Shalaby, a civil engineer and business owner, was giving a presentation for his religious organization when he was shouted down. He is a trustee of the Islamic Center of Fredericksburg, an organization which has been there for nearly 30 years.
WARNING: This video contains offensive content.
Another man stood up, and amid claps and agreement from others in the audience, began shouting at Shalaby.
“I will do everything in my power to make sure that does not happen, because you are terrorists,” a man said. “Every single one of you is a terrorist. I don’t care what you say.”
“You can smile at me, you can say what you want, but every Muslim is a terrorist,” he can be heard saying emphatically, in video filmed by Munira Salim Abdalla and shared with CBS affiliates WUSA9.
“Shut your mouth, I don’t want to hear your mouth,” he continued. “Everything that I can do to keep you from doing what you're doing will happen.”
That is when a Sheriff’s Deputy ended the meeting.
The woman who filmed the video and was seen on the front page of the The Free Lance-Star, said “it was horrible, really horrible to be called a terrorist.”
She is the chief administrator for the Islamic Ummah of Fredericksburg,
“It is so sad that people are so ignorant, and unfortunately I understand their fear, all of us have fear, including the Muslims," Abdalla said. “Because the people who did what they did are not Muslims.”
Some were concerned that people at the Mosque would take in refugees from Syria.
“Why did your great grandparents come here? Because of religious persecution and that’s exactly what you are doing to us," Abdalla said. “We try to do everything nice to please God, to please humanity."
Shalaby said parents are now afraid to send their children to Sunday school at the center because of the threats made at Tuesday night's meeting.
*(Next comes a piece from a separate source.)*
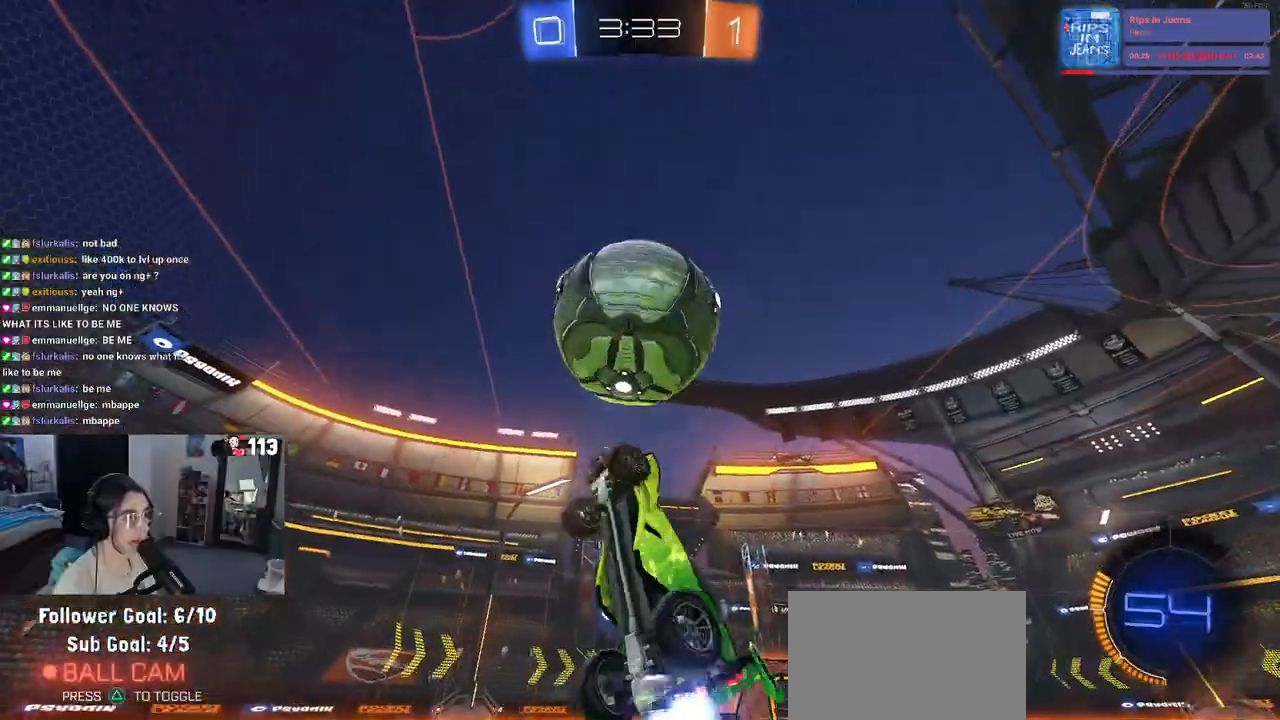
{"buttons": ["L1"], "left_stick": "up-right", "right_stick": "center", "events": [[17, "left_stick", "left"], [117, "left_stick", "right"], [267, "left_stick", "left"], [367, "left_stick", "up-right"], [400, "R1", "up"]]}
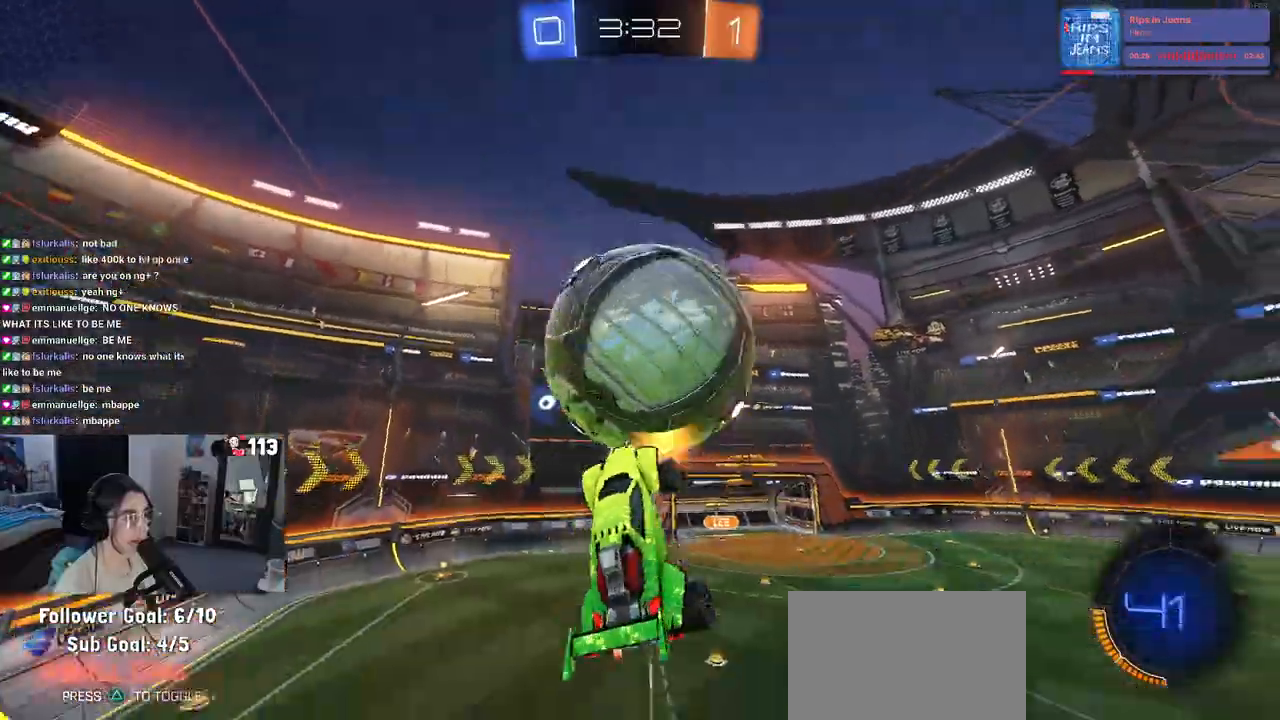
{"buttons": ["L1"], "left_stick": "down-right", "right_stick": "center", "events": [[67, "left_stick", "up-left"], [117, "left_stick", "left"], [333, "left_stick", "down-right"]]}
After WUSA and other organizations reported on the hateful attacks, the Islamic Center began to receive messages of support
"We have been getting emails, text messages, my phone is beeping all the time [with] people apologizing," Abdalla said to WUSA.
“It has been overwhelming support,” Shalaby said in an interview with reporter Brian Murphy, for the Fredericksburg paper. “Local friends, strangers, people I have never met call me and text me. It’s very humbling and very nice.”